WRITTEN EXERCISE 1 =
Copy out the part of the text on wind farms and Indigenous communities in Mexico starting at "A democratically organised" and ending at "public renewable energy.".

··· DOCUMENT TEXT ···

For decades, Indigenous groups have highlighted the problems of private renewable energy projects in Mexico. Among the most well-known and contested projects are the wind farms in the Isthmus of Tehuantepec, a natural wind corridor between the Gulf of Mexico and the Pacific Ocean. 28 wind farms have been set up on the isthmus, which together generate 62 per cent of Mexico’s wind energy.21 The largest, the Oaxaca wind farm, opened in May 2019, with 132 new turbines. This added renewable energy capacity comes at a cost, threatening the livelihoods of several Indigenous groups who live in the area.22 As established in international law, Indigenous peoples have a right to consultation prior to the establishment of projects on their land. However, Indigenous communities affected by the Oaxaca project report that they were not consulted and were not given the chance to voice their concerns before construction began. With the wind farm now up and running, land used for traditional agricultural practices is being polluted, and wildlife driven away. 

Indigenous populations have organised themselves to stop the construction of these exploitative wind projects, for example by blocking access to the area or taking matters to the Supreme Court. When the Zapotec community sued private energy multinational Energía Eólica del Sur due to the lack of prior consultation, the Supreme Court initially ruled in favour of the Indigenous group but ended up reversing a temporary suspension of the project.23 Indigenous peoples standing up to private investors have repeatedly reported harassment, threats of violence, and persecution by private corporations and local police. 

In an attempt to provide an alternative to privately-owned wind parks, the Ixtepec community of Oaxaca developed its own community-owned wind farm.24 In collaboration with Yansa Group, an overseas foundation, the community designed the project through a participatory and democratic process, involving several community meetings and inclusive decision-making. However, the previous government refused to grant permission for the project, stating that government requirements were not fully met. Instead, private company Enel Green Power was granted permission for the construction of a wind farm. The unwillingness of the previous AMLO government to support Indigenous communities’ renewable energy projects undermined the democratic legitimacy of the Mexican State. 

Towards a just transition?

A democratically organised and publicly owned energy sector, alongside popular sovereignty over lithium and other transition-related resources, is crucial to enable Mexico to move towards renewable energies. However, reclaiming public control must go hand in hand with a clear commitment to a timely and just energy transition. As of today, transparent action is still lacking from the Morena government. While the AMLO administration repeatedly assures the public that a return to state ownership will offer social and environmental benefits and enable the government to reach its climate targets, the population is still waiting for these promises to be fulfilled. At the same time, despite severe opposition, AMLO has been taking steps towards producing public renewable energy.

··· EXERCISE INPUTS ···

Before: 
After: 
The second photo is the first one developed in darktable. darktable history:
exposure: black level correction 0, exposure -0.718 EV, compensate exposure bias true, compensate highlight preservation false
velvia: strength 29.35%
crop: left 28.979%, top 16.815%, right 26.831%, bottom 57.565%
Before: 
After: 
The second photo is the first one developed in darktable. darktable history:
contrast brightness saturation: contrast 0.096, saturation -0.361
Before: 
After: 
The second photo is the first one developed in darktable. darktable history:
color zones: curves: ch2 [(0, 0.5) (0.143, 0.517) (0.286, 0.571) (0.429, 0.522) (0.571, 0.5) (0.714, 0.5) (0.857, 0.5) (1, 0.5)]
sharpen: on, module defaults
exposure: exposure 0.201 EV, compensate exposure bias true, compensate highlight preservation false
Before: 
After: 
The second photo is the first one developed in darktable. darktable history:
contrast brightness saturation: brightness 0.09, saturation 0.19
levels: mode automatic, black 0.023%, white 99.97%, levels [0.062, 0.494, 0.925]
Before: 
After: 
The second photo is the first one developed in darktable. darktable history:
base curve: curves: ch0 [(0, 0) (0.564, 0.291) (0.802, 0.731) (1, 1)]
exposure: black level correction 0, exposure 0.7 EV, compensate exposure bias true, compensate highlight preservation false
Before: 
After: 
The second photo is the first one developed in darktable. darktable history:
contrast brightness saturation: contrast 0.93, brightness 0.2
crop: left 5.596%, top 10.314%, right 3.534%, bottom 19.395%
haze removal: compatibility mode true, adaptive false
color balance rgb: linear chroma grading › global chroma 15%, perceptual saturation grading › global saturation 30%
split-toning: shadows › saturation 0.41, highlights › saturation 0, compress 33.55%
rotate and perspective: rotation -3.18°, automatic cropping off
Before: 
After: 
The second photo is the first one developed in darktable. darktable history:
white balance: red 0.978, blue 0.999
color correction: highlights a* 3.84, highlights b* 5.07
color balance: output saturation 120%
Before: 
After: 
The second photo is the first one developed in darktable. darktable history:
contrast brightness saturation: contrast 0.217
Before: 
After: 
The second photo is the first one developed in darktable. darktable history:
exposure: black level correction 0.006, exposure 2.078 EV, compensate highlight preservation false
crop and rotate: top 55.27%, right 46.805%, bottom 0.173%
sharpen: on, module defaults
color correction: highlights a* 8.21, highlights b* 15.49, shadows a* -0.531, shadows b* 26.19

···

WRITTEN EXERCISE 2 =
Rewrite the listing starting at its first line and ending at the line containing "exposure: black level correction 0, exposure 0.7", replacing "developed" with "processed" and leaving everything else unchanged.

CORRECT ANSWER 1 =
A democratically organised and publicly owned energy sector, alongside popular sovereignty over lithium and other transition-related resources, is crucial to enable Mexico to move towards renewable energies. However, reclaiming public control must go hand in hand with a clear commitment to a timely and just energy transition. As of today, transparent action is still lacking from the Morena government. While the AMLO administration repeatedly assures the public that a return to state ownership will offer social and environmental benefits and enable the government to reach its climate targets, the population is still waiting for these promises to be fulfilled. At the same time, despite severe opposition, AMLO has been taking steps towards producing public renewable energy.

CORRECT ANSWER 2 =
Before: 
After: 
The second photo is the first one processed in darktable. darktable history:
exposure: black level correction 0, exposure -0.718 EV, compensate exposure bias true, compensate highlight preservation false
velvia: strength 29.35%
crop: left 28.979%, top 16.815%, right 26.831%, bottom 57.565%
Before: 
After: 
The second photo is the first one processed in darktable. darktable history:
contrast brightness saturation: contrast 0.096, saturation -0.361
Before: 
After: 
The second photo is the first one processed in darktable. darktable history:
color zones: curves: ch2 [(0, 0.5) (0.143, 0.517) (0.286, 0.571) (0.429, 0.522) (0.571, 0.5) (0.714, 0.5) (0.857, 0.5) (1, 0.5)]
sharpen: on, module defaults
exposure: exposure 0.201 EV, compensate exposure bias true, compensate highlight preservation false
Before: 
After: 
The second photo is the first one processed in darktable. darktable history:
contrast brightness saturation: brightness 0.09, saturation 0.19
levels: mode automatic, black 0.023%, white 99.97%, levels [0.062, 0.494, 0.925]
Before: 
After: 
The second photo is the first one processed in darktable. darktable history:
base curve: curves: ch0 [(0, 0) (0.564, 0.291) (0.802, 0.731) (1, 1)]
exposure: black level correction 0, exposure 0.7 EV, compensate exposure bias true, compensate highlight preservation false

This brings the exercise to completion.